Work to complete ::
Could you output the text read from each of the records below, word for word and line for line, leaving the pictures out?

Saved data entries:
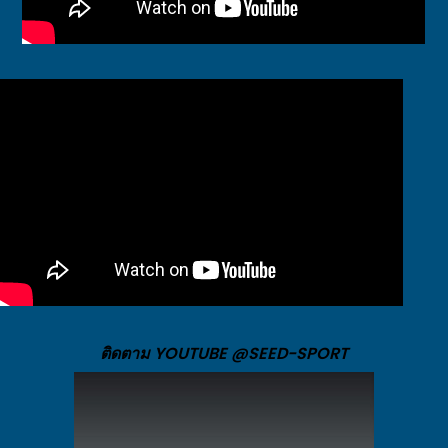
ติดตาม YOUTUBE @SEED-SPORT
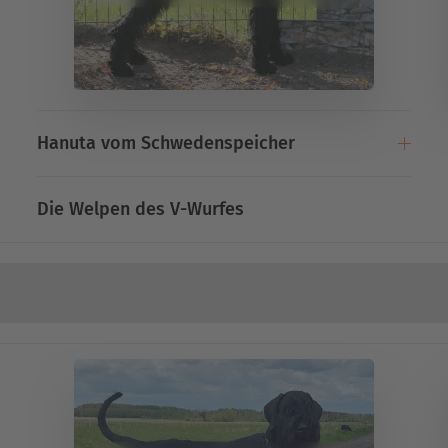
Hanuta vom Schwedenspeicher
Die Welpen des V-Wurfes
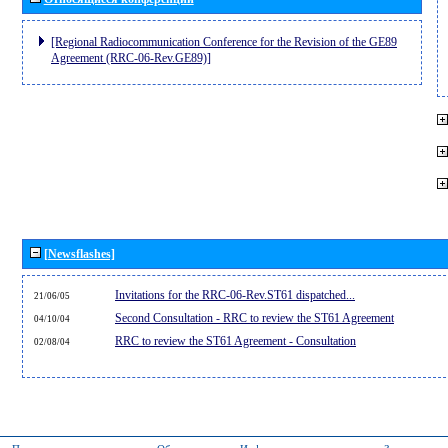
[Regional Radiocommunication Conference for the Revision of the GE89
Agreement (RRC-06-Rev.GE89)]
[Newsflashes]
Invitations for the RRC-06-Rev.ST61 dispatched...
21/06/05
Second Consultation - RRC to review the ST61 Agreement
04/10/04
RRC to review the ST61 Agreement - Consultation
02/08/04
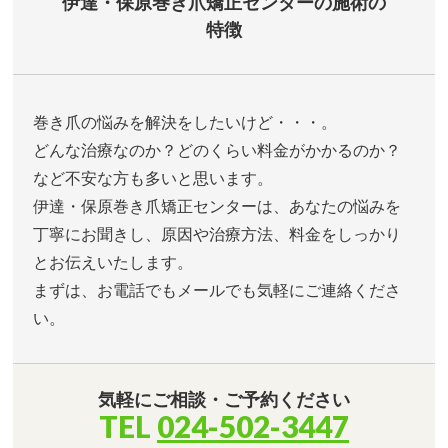
伊達・保原巻き爪矯正センターの施術の
特徴
巻き爪の悩みを解決をしたいけど・・・。
どんな治療なのか？どのくらい料金がかかるのか？
など不安な方も多いと思います。
伊達・保原巻き爪矯正センターは、あなたの悩みを
丁寧にお聞きし、原因や治療方法、料金をしっかり
とお伝えいたします。
まずは、お電話でもメールでも気軽にご連絡くださ
い。
気軽にご相談・ご予約ください
TEL
024-502-3447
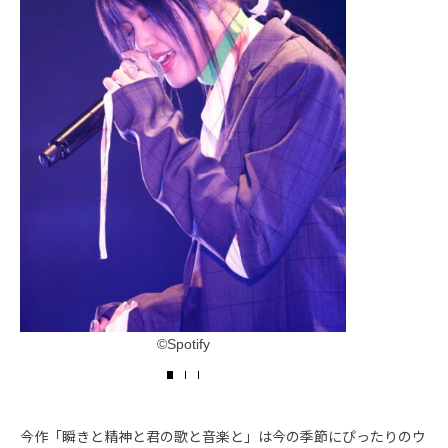
©︎Spotify
今作「瞬きと精神と君の歌と音楽と」は今の季節にぴったりのウ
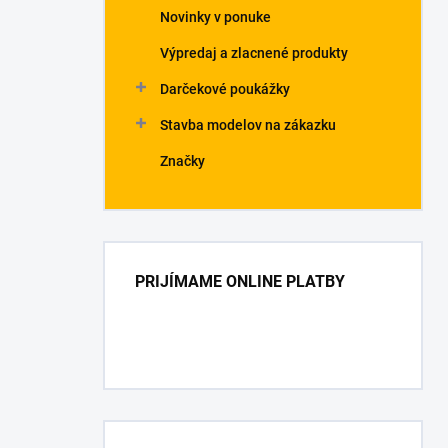
Novinky v ponuke
Výpredaj a zlacnené produkty
Darčekové poukážky
Stavba modelov na zákazku
Značky
PRIJÍMAME ONLINE PLATBY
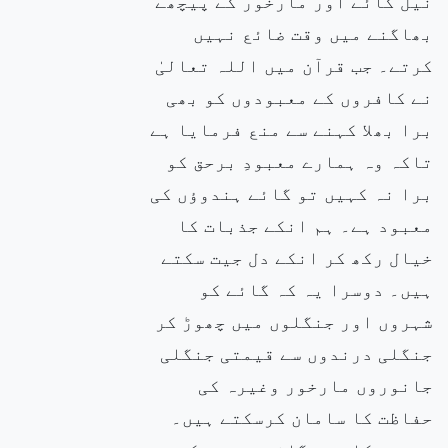
نیل گائے اور مارخور کے پیچھے
بھاگنے میں وقت ضائع نہیں
کرتے۔ جب قرآن میں اللہ تعالیٰ
نے کافروں کے معبودوں کو بھی
برا بھلا کہنے سے منع فرمایا ہے
تاکہ وہ ہمارے معبودِ برحق کو
برا نہ کہیں تو گائے ہندوؤں کی
معبود ہے۔ ہم انکے جذبات کا
خیال رکھ کر انکے دل جیت سکتے
ہیں۔ دوسرا یہ کہ گائے کو
شہروں اور جنگلوں میں چھوڑ کر
جنگلی درندوں سے قیمتی جنگلی
جانوروں مارخور وغیرہ کی
حفاظت کا سامان کرسکتے ہیں۔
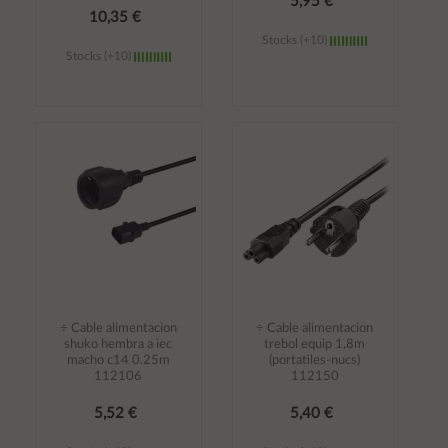
5,95 €
10,35 €
Stocks (+10)
Stocks (+10)
Añadir al
Añadir al
carrito
carrito
÷ Cable alimentacion
÷ Cable alimentacion
shuko hembra a iec
trebol equip 1,8m
macho c14 0.25m
(portatiles-nucs)
112106
112150
5,52 €
5,40 €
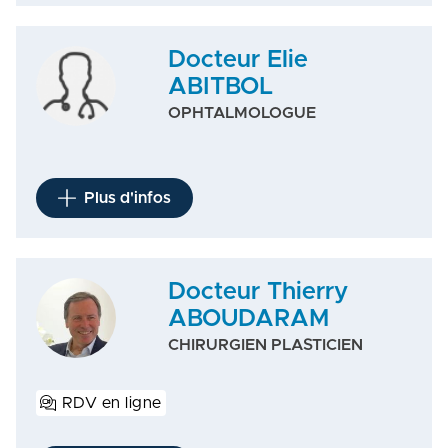
Docteur Elie
ABITBOL
OPHTALMOLOGUE
Plus d'infos
Docteur Thierry
ABOUDARAM
CHIRURGIEN PLASTICIEN
RDV en ligne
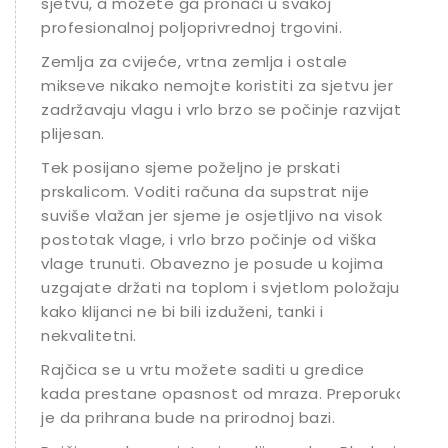
sjetvu, a možete ga pronaći u svakoj
profesionalnoj poljoprivrednoj trgovini.
Zemlja za cvijeće, vrtna zemlja i ostale
mikseve nikako nemojte koristiti za sjetvu jer
zadržavaju vlagu i vrlo brzo se počinje razvijati
plijesan.
Tek posijano sjeme poželjno je prskati
prskalicom. Voditi računa da supstrat nije
suviše vlažan jer sjeme je osjetljivo na visok
postotak vlage, i vrlo brzo počinje od viška
vlage trunuti. Obavezno je posude u kojima
uzgajate držati na toplom i svjetlom položaju
kako klijanci ne bi bili izduženi, tanki i
nekvalitetni.
Rajčica se u vrtu možete saditi u gredice
kada prestane opasnost od mraza. Preporuka
je da prihrana bude na prirodnoj bazi.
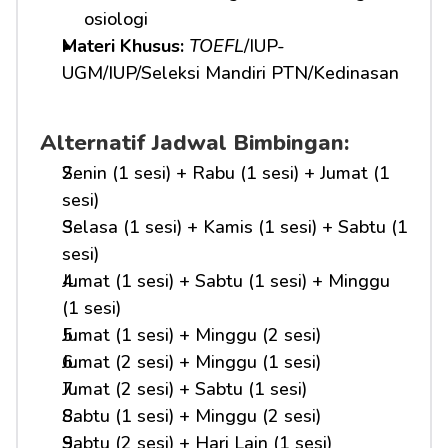
osiologi
Materi Khusus: 
TOEFL
/IUP-
UGM/IUP/Seleksi Mandiri PTN/Kedinasan
Alternatif Jadwal Bimbingan:
Senin (1 sesi) + Rabu (1 sesi) + Jumat (1 
sesi)
Selasa (1 sesi) + Kamis (1 sesi) + Sabtu (1 
sesi)
Jumat (1 sesi) + Sabtu (1 sesi) + Minggu 
(1 sesi)
Jumat (1 sesi) + Minggu (2 sesi)
Jumat (2 sesi) + Minggu (1 sesi)
Jumat (2 sesi) + Sabtu (1 sesi)
Sabtu (1 sesi) + Minggu (2 sesi)
Sabtu (2 sesi) + Hari Lain (1 sesi)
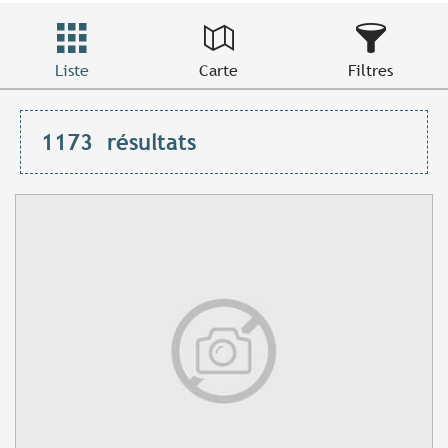
Liste
Carte
Filtres
1173
résultats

Response to the task ::
ติดตาม YOUTUBE @SEED-SPORT
Hanuta vom Schwedenspeicher
Die Welpen des V-Wurfes
[Regional Radiocommunication Conference for the Revision of the GE89
Agreement (RRC-06-Rev.GE89)]
[Newsflashes]
Invitations for the RRC-06-Rev.ST61 dispatched...
21/06/05
Second Consultation - RRC to review the ST61 Agreement
04/10/04
RRC to review the ST61 Agreement - Consultation
02/08/04
伊達・保原巻き爪矯正センターの施術の
特徴
巻き爪の悩みを解決をしたいけど・・・。
どんな治療なのか？どのくらい料金がかかるのか？
など不安な方も多いと思います。
伊達・保原巻き爪矯正センターは、あなたの悩みを
丁寧にお聞きし、原因や治療方法、料金をしっかり
とお伝えいたします。
まずは、お電話でもメールでも気軽にご連絡くださ
い。
気軽にご相談・ご予約ください
TEL
024-502-3447
©︎Spotify
今作「瞬きと精神と君の歌と音楽と」は今の季節にぴったりのウ
Novinky v ponuke
Výpredaj a zlacnené produkty
Darčekové poukážky
Stavba modelov na zákazku
Značky
PRIJÍMAME ONLINE PLATBY
نیل گائے اور مارخور کے پیچھے
بھاگنے میں وقت ضائع نہیں
کرتے۔ جب قرآن میں اللہ تعالیٰ
نے کافروں کے معبودوں کو بھی
برا بھلا کہنے سے منع فرمایا ہے
تاکہ وہ ہمارے معبودِ برحق کو
برا نہ کہیں تو گائے ہندوؤں کی
معبود ہے۔ ہم انکے جذبات کا
خیال رکھ کر انکے دل جیت سکتے
ہیں۔ دوسرا یہ کہ گائے کو
شہروں اور جنگلوں میں چھوڑ کر
جنگلی درندوں سے قیمتی جنگلی
جانوروں مارخور وغیرہ کی
حفاظت کا سامان کرسکتے ہیں۔
5,95 €
10,35 €
Stocks (+10)
Stocks (+10)
Añadir al
Añadir al
carrito
carrito
÷ Cable alimentacion
÷ Cable alimentacion
shuko hembra a iec
trebol equip 1,8m
macho c14 0.25m
(portatiles-nucs)
112106
112150
5,52 €
5,40 €
Docteur Elie
ABITBOL
OPHTALMOLOGUE
Plus d'infos
Docteur Thierry
ABOUDARAM
CHIRURGIEN PLASTICIEN
RDV en ligne
sjetvu, a možete ga pronaći u svakoj
profesionalnoj poljoprivrednoj trgovini.
Zemlja za cvijeće, vrtna zemlja i ostale
mikseve nikako nemojte koristiti za sjetvu jer
zadržavaju vlagu i vrlo brzo se počinje razvijati
plijesan.
Tek posijano sjeme poželjno je prskati
prskalicom. Voditi računa da supstrat nije
suviše vlažan jer sjeme je osjetljivo na visok
postotak vlage, i vrlo brzo počinje od viška
vlage trunuti. Obavezno je posude u kojima
uzgajate držati na toplom i svjetlom položaju
kako klijanci ne bi bili izduženi, tanki i
nekvalitetni.
Rajčica se u vrtu možete saditi u gredice
kada prestane opasnost od mraza. Preporuka
je da prihrana bude na prirodnoj bazi.
osiologi
Materi Khusus: 
TOEFL
/IUP-
UGM/IUP/Seleksi Mandiri PTN/Kedinasan
Alternatif Jadwal Bimbingan:
Senin (1 sesi) + Rabu (1 sesi) + Jumat (1 
sesi)
Selasa (1 sesi) + Kamis (1 sesi) + Sabtu (1 
sesi)
Jumat (1 sesi) + Sabtu (1 sesi) + Minggu 
(1 sesi)
Jumat (1 sesi) + Minggu (2 sesi)
Jumat (2 sesi) + Minggu (1 sesi)
Jumat (2 sesi) + Sabtu (1 sesi)
Sabtu (1 sesi) + Minggu (2 sesi)
Sabtu (2 sesi) + Hari Lain (1 sesi)
Liste
Carte
Filtres
1173
résultats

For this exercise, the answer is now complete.